**Kısa görev**
Lütfen Lozan hakkındaki metinde "Kuzey Irak, Kafkaslar, Balkanlar, Ege" sözleriyle başlayıp "bağlı bir yalandır." sözlerine kadar, bu sözler de dâhil olmak üzere, uzanan kısmı hiçbir değişiklik yapmadan yazın.

**Metin alıntısı**

# # #

Kuzey Irak, Kafkaslar, Balkanlar, Ege Adaları ve Kıbrıs'ın ispat ettiği bir acı realite olarak Lozan:
Maalesef taviz üstüne taviz vererek!
Bir hân-ı yağma (yağma sofrası) hâlinde paylaşılan İmparatorluk topraklarından mümkün olan kısmının kurtarabildiği iddiası da Lozan zabıtları ve binnetice tarihî gerçekler muvacehesinde propaganda maksadına bağlı bir yalandır.
Gerçekten Türk murahhas heyeti başkanı İsmet Paşa Musul'dan gayri hiçbir yeri dava etmiş, almaya çalışmış da muvaffak olamamış değildir.
Şayan-ı hayrettir ki, Misak-ı Millîye dâhil oldukları hâlde Batum, Batı Trakya, Adalar, Kıbrıs, Antakya ve Halep'in bize bırakılması istikametinde Lozan'da murahhaslarımızca söylenilmiş bir tek cümle mevcut değildir. Üstelik İsmet Paşa, Batı Trakya'yı Yunanlılardan kurtarıp Bulgarlara vermek için çalışmıştır. Sekiz yüz metre mesafedeki İstanköy adasını talep etmezken Romanya'da Tuna nehri içinde mevcut olan “Ada-kale” adındaki kuşgözü kadar bir ada için gereksiz ve mantıksız bir gayret sarf etmiştir.
Çanakkale Boğazı'nın trafiğine hâkim olduğu cihetle re'sen ve münakaşasız bir surette bize terk edilmiş olan ve dört adadan biri olan “Limni”, murahhaslarımızın onu zuhûlen (unutarakkayda geçmemesi sebebiyle kaybedilmiştir. Musul için vaki talep ve ısrarlarda ise sayısız hatalar yapılmış ve bugüne kadar Kerkük Türklerinin çektiği eziyete zemin hazırlanmıştır.
Lozan Muâhedenâmesi'nin uzun müddet meriyette kalmasını onun mükemmelliğine hamletmek de yanlıştır. Bu doğrudan doğruya Türkiye'nin kaybettiği topraklan dava etmeyen Batı Âlemi karşısındaki korkak ve pısırık siyasetinin neticesidir.

# # #

**Sağlanan malzeme**
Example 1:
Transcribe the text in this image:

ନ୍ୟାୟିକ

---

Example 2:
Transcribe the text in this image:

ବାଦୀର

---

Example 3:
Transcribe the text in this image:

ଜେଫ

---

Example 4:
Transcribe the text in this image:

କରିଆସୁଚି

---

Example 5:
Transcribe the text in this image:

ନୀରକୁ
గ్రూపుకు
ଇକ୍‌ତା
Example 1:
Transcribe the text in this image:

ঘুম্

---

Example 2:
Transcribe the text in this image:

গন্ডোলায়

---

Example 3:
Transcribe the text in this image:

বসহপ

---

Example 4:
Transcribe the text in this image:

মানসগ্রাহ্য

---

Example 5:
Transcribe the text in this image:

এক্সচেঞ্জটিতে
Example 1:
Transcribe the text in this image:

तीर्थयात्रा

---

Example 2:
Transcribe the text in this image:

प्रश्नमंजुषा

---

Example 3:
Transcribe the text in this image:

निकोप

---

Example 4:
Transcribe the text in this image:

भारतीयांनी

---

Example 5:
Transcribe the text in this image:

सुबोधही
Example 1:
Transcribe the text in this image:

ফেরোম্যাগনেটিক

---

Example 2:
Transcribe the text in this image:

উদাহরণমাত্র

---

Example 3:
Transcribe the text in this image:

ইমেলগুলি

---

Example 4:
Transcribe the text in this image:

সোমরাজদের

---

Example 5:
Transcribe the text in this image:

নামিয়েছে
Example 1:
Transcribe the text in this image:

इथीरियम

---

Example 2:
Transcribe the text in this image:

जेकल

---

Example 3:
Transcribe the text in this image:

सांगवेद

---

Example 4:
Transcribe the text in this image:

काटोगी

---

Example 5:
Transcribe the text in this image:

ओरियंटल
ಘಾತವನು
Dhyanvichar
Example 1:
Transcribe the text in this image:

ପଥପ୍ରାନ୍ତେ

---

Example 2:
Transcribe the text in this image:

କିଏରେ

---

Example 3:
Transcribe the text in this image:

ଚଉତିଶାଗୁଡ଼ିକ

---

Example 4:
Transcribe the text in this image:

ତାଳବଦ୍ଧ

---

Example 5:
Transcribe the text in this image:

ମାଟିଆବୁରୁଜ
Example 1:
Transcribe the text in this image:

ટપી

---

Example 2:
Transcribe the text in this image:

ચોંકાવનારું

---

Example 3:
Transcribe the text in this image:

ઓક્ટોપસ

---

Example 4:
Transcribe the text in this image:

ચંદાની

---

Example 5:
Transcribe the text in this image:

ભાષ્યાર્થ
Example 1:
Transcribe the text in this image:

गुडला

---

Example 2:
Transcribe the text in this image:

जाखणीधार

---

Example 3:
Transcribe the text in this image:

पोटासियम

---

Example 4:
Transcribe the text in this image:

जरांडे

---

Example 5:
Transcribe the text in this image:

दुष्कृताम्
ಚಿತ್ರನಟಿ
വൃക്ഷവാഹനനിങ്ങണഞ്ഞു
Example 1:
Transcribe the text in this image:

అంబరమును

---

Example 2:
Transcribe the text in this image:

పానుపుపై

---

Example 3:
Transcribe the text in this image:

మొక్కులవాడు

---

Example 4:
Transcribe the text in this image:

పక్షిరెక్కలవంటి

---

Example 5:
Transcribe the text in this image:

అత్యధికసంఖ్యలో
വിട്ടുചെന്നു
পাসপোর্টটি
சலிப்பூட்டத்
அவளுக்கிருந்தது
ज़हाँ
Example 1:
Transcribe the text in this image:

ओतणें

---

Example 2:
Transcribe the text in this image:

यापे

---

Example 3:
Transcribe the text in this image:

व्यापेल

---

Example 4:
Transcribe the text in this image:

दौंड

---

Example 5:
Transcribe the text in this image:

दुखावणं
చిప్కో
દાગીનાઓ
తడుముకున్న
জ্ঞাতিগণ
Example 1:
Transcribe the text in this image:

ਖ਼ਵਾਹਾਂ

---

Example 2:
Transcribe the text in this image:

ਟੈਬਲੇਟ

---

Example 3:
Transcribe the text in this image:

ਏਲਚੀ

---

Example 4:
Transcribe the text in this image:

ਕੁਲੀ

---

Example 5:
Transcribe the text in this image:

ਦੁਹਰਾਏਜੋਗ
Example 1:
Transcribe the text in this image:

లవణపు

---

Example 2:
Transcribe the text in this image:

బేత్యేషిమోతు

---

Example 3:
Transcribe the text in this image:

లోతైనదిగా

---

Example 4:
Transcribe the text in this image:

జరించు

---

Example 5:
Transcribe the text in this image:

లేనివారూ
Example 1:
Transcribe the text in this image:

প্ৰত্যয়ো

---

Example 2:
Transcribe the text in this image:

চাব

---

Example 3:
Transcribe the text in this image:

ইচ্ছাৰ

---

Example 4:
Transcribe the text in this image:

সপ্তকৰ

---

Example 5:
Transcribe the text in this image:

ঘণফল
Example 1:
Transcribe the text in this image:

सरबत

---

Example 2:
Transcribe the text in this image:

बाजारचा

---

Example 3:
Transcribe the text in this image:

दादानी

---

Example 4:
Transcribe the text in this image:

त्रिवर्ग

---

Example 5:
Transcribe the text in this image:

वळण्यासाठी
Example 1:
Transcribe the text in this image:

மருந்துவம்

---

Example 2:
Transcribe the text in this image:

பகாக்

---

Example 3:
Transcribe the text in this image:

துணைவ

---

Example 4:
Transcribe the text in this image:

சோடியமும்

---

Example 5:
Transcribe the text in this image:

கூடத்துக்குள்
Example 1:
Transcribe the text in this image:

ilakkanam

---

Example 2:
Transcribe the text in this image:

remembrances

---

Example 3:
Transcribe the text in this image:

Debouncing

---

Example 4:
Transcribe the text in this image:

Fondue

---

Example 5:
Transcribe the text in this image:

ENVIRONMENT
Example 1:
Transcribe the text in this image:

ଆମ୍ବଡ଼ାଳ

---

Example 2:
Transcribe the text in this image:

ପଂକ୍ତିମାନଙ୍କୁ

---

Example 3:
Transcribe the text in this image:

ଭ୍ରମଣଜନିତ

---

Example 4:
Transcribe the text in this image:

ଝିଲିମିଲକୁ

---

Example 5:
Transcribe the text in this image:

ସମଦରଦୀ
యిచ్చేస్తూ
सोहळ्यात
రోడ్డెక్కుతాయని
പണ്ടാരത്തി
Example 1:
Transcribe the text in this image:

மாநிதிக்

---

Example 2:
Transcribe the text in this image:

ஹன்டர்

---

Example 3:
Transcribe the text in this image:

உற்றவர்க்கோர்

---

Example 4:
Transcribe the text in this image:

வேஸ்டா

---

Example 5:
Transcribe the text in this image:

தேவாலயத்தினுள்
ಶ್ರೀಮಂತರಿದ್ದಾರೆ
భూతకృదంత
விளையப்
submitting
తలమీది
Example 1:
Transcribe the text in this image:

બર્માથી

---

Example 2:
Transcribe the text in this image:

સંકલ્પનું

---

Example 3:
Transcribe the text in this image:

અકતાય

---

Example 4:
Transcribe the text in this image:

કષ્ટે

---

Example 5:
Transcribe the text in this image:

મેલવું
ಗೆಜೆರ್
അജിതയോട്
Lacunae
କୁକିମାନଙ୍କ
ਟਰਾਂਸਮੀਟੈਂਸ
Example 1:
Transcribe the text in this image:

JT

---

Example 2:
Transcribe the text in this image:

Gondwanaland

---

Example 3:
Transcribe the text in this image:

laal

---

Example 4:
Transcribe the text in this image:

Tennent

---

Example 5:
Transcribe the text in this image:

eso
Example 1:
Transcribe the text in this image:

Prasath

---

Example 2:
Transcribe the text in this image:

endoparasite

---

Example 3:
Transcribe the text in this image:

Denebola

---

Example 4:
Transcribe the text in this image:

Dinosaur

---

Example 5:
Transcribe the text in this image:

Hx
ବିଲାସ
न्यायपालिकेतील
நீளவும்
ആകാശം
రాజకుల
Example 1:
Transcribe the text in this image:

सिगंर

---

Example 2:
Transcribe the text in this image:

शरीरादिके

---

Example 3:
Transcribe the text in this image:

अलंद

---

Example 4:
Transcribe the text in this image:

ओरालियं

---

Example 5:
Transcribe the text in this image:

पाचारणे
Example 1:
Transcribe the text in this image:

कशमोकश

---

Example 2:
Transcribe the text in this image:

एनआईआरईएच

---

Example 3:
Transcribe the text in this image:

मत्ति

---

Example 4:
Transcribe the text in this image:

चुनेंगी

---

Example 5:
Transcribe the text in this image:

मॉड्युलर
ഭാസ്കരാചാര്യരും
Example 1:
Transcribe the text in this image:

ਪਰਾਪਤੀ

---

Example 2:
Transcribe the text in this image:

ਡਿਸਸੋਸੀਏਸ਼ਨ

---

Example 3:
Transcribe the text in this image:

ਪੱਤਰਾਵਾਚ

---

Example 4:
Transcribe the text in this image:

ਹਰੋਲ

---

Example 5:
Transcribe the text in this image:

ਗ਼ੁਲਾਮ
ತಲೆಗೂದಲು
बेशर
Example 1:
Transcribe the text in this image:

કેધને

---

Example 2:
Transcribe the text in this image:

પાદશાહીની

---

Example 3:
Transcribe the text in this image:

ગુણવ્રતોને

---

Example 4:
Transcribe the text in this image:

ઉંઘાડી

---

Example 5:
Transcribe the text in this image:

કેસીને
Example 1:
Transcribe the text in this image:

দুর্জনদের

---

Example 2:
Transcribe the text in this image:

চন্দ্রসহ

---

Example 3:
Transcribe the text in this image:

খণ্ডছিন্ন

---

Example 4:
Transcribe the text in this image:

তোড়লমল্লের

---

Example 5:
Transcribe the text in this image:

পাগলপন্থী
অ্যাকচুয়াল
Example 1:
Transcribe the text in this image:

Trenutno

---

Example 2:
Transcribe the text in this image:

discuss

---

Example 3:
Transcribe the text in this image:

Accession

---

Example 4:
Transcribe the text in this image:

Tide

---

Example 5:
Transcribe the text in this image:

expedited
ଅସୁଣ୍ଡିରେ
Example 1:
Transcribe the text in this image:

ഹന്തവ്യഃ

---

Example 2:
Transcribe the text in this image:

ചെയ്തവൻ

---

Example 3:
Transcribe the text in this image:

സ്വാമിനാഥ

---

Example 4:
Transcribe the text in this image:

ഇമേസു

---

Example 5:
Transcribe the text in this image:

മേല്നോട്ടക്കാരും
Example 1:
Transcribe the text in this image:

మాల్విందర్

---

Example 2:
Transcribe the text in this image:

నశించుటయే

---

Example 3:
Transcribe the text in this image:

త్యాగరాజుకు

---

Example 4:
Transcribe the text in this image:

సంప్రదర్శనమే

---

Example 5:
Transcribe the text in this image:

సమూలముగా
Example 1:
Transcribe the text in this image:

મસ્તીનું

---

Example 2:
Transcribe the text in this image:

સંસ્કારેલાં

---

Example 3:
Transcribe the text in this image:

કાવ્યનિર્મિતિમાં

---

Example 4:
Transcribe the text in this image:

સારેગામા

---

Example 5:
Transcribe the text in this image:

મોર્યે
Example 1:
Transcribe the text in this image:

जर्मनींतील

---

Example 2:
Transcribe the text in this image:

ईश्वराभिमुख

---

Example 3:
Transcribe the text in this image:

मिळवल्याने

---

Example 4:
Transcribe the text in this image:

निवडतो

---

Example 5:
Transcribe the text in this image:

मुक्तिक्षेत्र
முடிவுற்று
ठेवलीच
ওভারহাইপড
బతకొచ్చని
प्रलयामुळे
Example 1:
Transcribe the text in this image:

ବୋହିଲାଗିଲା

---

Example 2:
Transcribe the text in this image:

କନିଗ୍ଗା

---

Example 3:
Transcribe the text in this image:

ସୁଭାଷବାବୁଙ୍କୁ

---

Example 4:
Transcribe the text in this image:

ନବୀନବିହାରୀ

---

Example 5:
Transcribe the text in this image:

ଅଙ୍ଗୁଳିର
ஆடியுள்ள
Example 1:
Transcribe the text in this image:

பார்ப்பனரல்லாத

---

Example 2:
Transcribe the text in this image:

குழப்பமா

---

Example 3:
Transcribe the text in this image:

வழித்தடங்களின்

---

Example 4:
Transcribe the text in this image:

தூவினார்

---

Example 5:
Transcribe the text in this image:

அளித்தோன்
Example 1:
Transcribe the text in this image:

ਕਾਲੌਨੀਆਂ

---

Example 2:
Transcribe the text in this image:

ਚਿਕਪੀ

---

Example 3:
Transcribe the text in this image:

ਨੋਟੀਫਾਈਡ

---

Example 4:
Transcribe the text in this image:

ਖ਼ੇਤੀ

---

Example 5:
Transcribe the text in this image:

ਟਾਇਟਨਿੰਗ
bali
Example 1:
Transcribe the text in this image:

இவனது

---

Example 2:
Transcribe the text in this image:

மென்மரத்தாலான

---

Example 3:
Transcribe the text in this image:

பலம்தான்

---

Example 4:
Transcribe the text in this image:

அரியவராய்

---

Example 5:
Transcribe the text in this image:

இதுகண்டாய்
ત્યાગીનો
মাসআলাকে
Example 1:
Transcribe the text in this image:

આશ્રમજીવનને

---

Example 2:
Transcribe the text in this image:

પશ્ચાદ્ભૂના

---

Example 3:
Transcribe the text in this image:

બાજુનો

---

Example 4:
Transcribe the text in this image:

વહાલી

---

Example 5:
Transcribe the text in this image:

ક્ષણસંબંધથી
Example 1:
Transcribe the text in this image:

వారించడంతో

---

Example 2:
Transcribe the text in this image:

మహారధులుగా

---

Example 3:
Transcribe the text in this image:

# # #

**Yanıt**
Kuzey Irak, Kafkaslar, Balkanlar, Ege Adaları ve Kıbrıs'ın ispat ettiği bir acı realite olarak Lozan:
Maalesef taviz üstüne taviz vererek!
Bir hân-ı yağma (yağma sofrası) hâlinde paylaşılan İmparatorluk topraklarından mümkün olan kısmının kurtarabildiği iddiası da Lozan zabıtları ve binnetice tarihî gerçekler muvacehesinde propaganda maksadına bağlı bir yalandır.